Open Source Tools for Machine Learning

Open source machine learning software makes it easier to implement machine learning solutions on single computers and at scale, and the diversity of packages provide more options for implementers.

Accord Framework/
Machine Learning Accord, a machine learning and signal processing framework for .Net, is an extension of a previous project in the same vein, A set of algorithms for vision processing are included; it operates on image streams (such as video) and can be used to implement such functions as the tracking of moving objects. Accord also includes libraries that provide a more conventional gamut of machine learning functions, from neural networks to decision-tree systems.

Cloudera Oryx
Yet another machine learning project designed for Hadoop, Oryx comes courtesy of the creators of the Cloudera Hadoop distribution. The name on the label isn’t the only detail that sets Oryx apart: Per Cloudera’s emphasis on analyzing live streaming data by way of the Spark project, Oryx is designed to allow machine learning models to be deployed on real-time streamed data, enabling projects like real-time spam filters or recommendation engines.

As the name implies, ConvNetJS provides neural network machine learning libraries for use in JavaScript, facilitating use of the browser as a data workbench. An NPM version is also available for those using Node.js.

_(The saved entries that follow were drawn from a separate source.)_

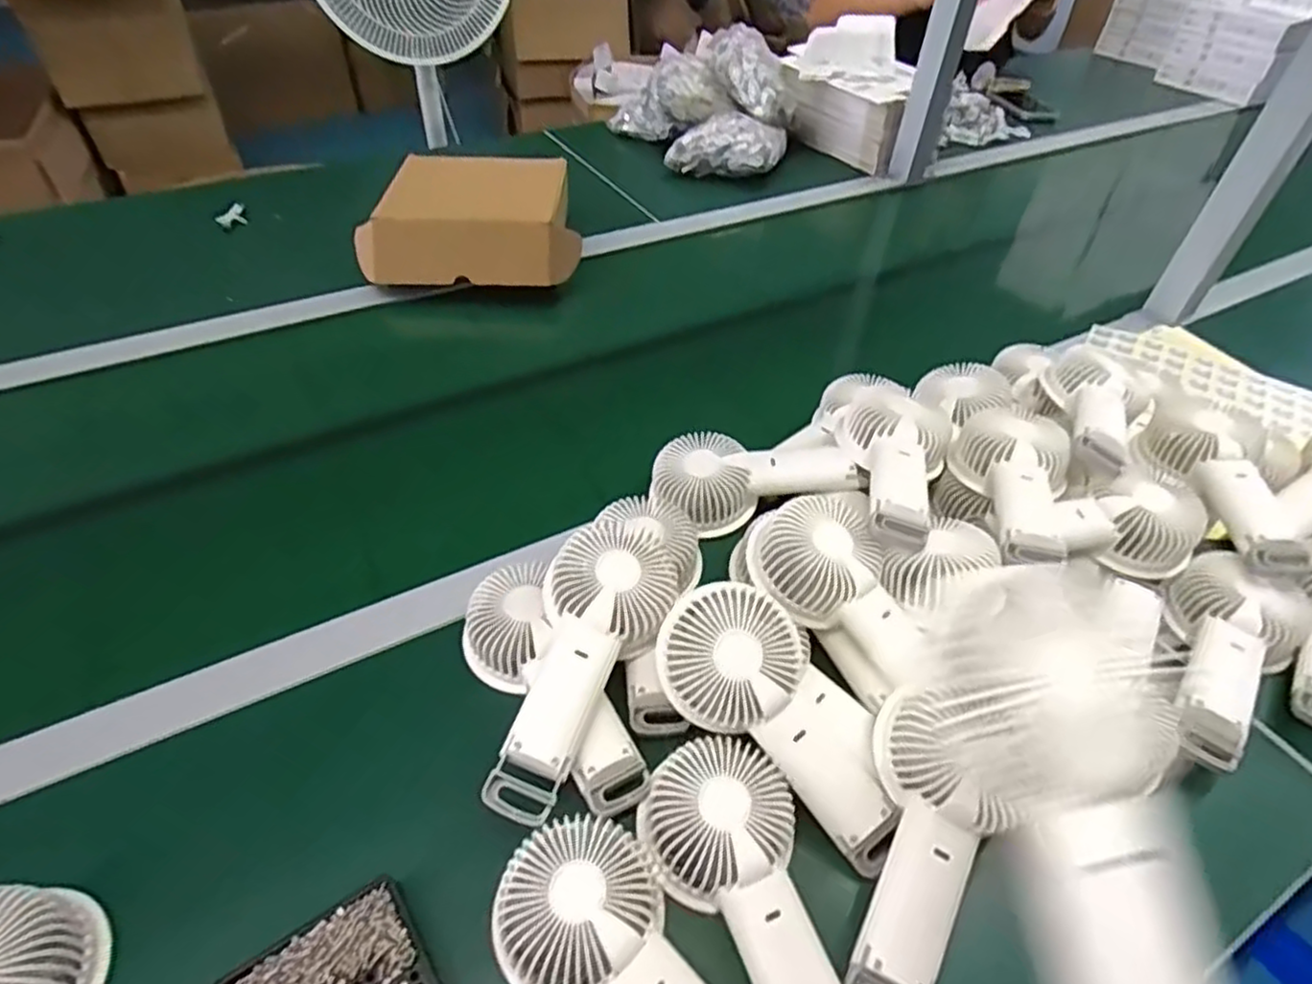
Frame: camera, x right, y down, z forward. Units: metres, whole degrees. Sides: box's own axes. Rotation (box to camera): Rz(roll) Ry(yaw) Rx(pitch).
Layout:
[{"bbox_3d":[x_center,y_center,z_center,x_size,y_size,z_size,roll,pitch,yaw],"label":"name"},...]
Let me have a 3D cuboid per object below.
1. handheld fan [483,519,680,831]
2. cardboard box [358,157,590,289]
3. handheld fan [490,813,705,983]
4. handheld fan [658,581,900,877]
[{"bbox_3d":[-0.050,0.103,0.444,0.085,0.042,0.191,17,61,14],"label":"handheld fan"},{"bbox_3d":[-0.223,-0.326,0.844,0.246,0.076,0.194,-8,47,-9],"label":"cardboard box"},{"bbox_3d":[-0.005,0.242,0.350,0.183,0.044,0.084,32,53,26],"label":"handheld fan"},{"bbox_3d":[0.080,0.132,0.424,0.089,0.049,0.184,-33,75,-29],"label":"handheld fan"}]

By now most everyone knows how GPUs can crunch certain problems faster than CPUs. But applications don’t automatically take advantage of GPU acceleration; they have to be specifically written to do so. CUDA-Convnet is a machine learning library for neural-network applications, written in C++ to exploit the Nvidia’s CUDA GPU processing technology (CUDA boards of at least the Fermi generation are required).

Google’s Go language has been in the wild for only five years, but has started to enjoy wider use, due to a growing collection of libraries. GoLearn was created to address the lack of an all-in-one machine learning library for Go; the goal is “simplicity paired with customizability,” according to developer Stephen Witworth.

0xdata’s H2O's algorithms are geared for business processes -- fraud or trend predictions, for instance -- rather than, say, image analysis. H2O can interact in a stand-alone fashion with HDFS stores, on top of YARN, in MapReduce, or directly in an Amazon EC2 instance.

Mahout Apache
The Mahout framework has long been tied to Hadoop, but many of the algorithms under its umbrella can also run as-is outside Hadoop. They're useful for stand-alone applications that might eventually be migrated into Hadoop or for Hadoop projects that could be spun off into their own stand-alone applications.

Apache’s own machine learning library for Spark and Hadoop, MLlib boasts a gamut of common algorithms and useful data types, designed to run at speed and scale. As you’d expect with any Hadoop project, Java is the primary language for working in MLlib, but Python users can connect MLlib with the NumPy library (also used in scikit-learn), and Scala users can write code against MLlib.

Python has become a go-to programming language for math, science, and statistics due to its ease of adoption and the breadth of libraries available for nearly any application. Scikit-learn leverages this breadth by building on top of several existing Python packages -- NumPy, SciPy, and matplotlib -- for math and science work. The resulting libraries can be used either for interactive “workbench” applications or be embedded into other software and reused.

Among the oldest, most venerable of machine learning libraries, Shogun was created in 1999 and written in C++, but isn’t limited to working in C++. Thanks to the SWIG library, Shogun can be used transparently in such languages and environments: as Java, Python, C#, Ruby, R, Lua, Octave, and Matlab.

Weka, a product of the University of Waikato, New Zealand, collects a set of Java machine learning algorithms engineered specifically for data mining. This GNU GPLv3-licensed collection has a package system to extend its functionality, with both official and unofficial packages available.